Putting FVA in a cage
If banks can't standardise funding charges, accountants or regulators should step in
If banks can't standardise funding charges, accountants or regulators should step in
We didn't set out to write yearly updates on the evolution of funding valuation adjustment (FVA). It just worked out that way. We also had no idea that the original analogy used for the first of these articles – Mary Shelley's Frankenstein – would lend itself so well to the later instalments.
In the first chapter, written two years ago, banks were in agreement FVA should exist, but were struggling to make sense of the accounting dictum that the fair value of a trade should represent its exit price – what another market participant would pay to step into the bank's shoes. Without any guidance on the matter from accounting standard-setters or regulators, banks were left to create their own FVA frameworks, using a variety of more or less savoury materials.
The monster was on the loose in the second chapter: JP Morgan had announced its $1.5 billion loss a few months earlier. Banks were trying to impose some kind of order on their creation but were only uncovering extra layers of complexity – one of the new debates focused on whether FVA should be tied to the life expectancy of the counterparties to a trade.
Today, some quants and banks argue the monster should be destroyed. The $6.1 billion aggregate loss suffered by 20 banks is too big, they claim – its design is a deformation of reality. Banks that have tested an alternative approach say it is far less damaging.

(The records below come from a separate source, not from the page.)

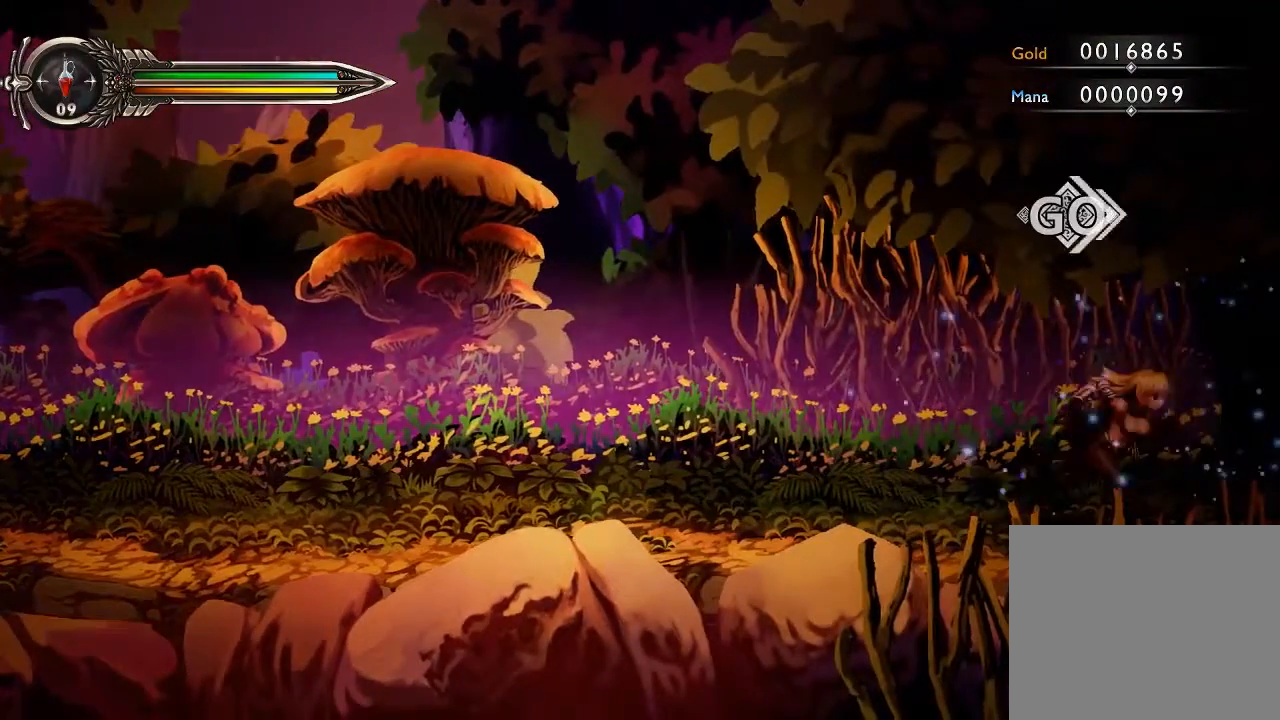
{"dt_ms": 500, "buttons": [], "left_stick": "right", "right_stick": "center", "events": []}
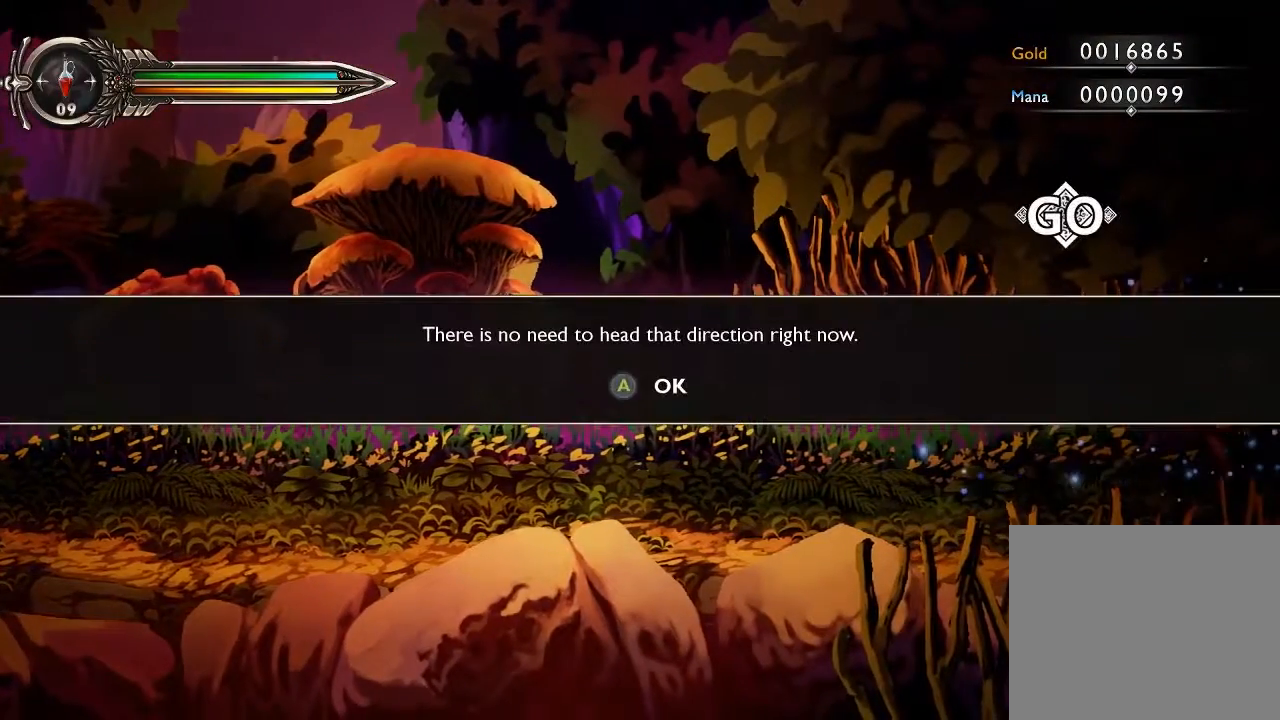
{"dt_ms": 500, "buttons": [], "left_stick": "center", "right_stick": "center", "events": [[267, "left_stick", "center"]]}
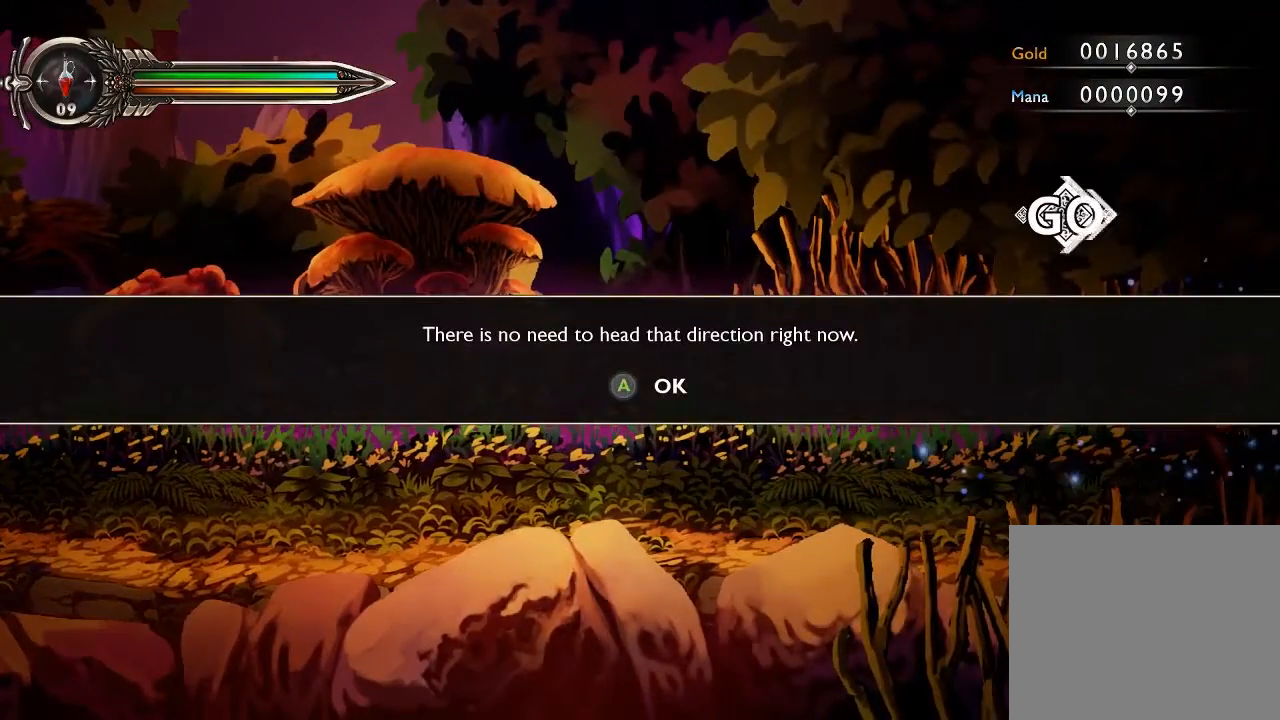
{"dt_ms": 500, "buttons": [], "left_stick": "left", "right_stick": "center", "events": [[100, "A", "down"], [233, "A", "up"], [367, "left_stick", "left"]]}
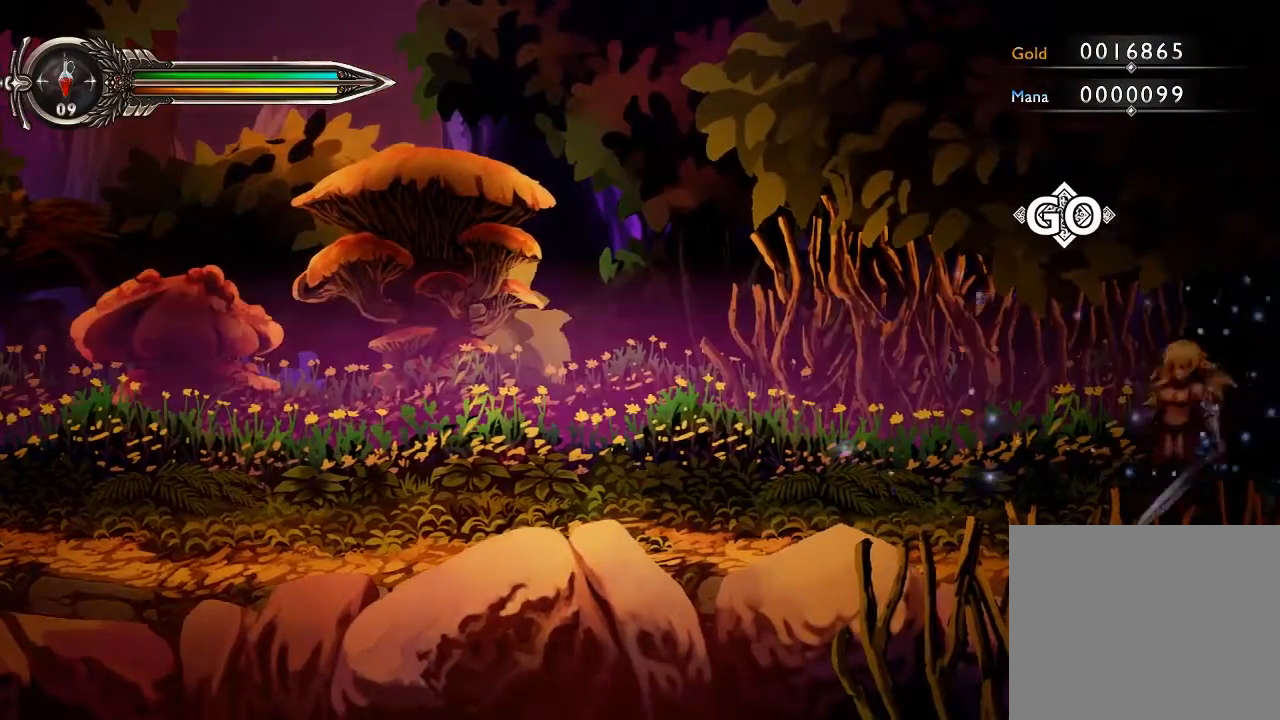
{"dt_ms": 500, "buttons": [], "left_stick": "left", "right_stick": "center", "events": []}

Admittedly, at this point, the analogy might have been stretched a little too far. The good news is that we're now at the end of Shelley's book – convinced he has to put an end to the horror, Dr Frankenstein pursues his creation to the Arctic. He fails, and dies.
It will be interesting to see whether the market has any more luck. A plausible outcome of the rival framework's emergence is that bank FVA frameworks become even more diverse, that their accounts and derivatives prices become less comparable, that banks end up being pulled in one direction or another by competitive pressures, rather than a conviction that they are accurately reporting a genuine cost.
A plausible outcome of the rival framework’s emergence is that bank FVA frameworks become even more diverse
That's why it's a positive thing regulators and accounting standard-setters are finally taking an interest in the topic. The Basel Committee on Banking Supervision has launched an FVA project; US prudential regulators are nosing around; the US Financial Accounting Standards Board is also considering whether some kind of action is needed; and the Bank of England wants seven UK banks to include FVA in this year's round of stress tests.
If Frankenstein fails to kill the monster, someone may have to put it in a cage.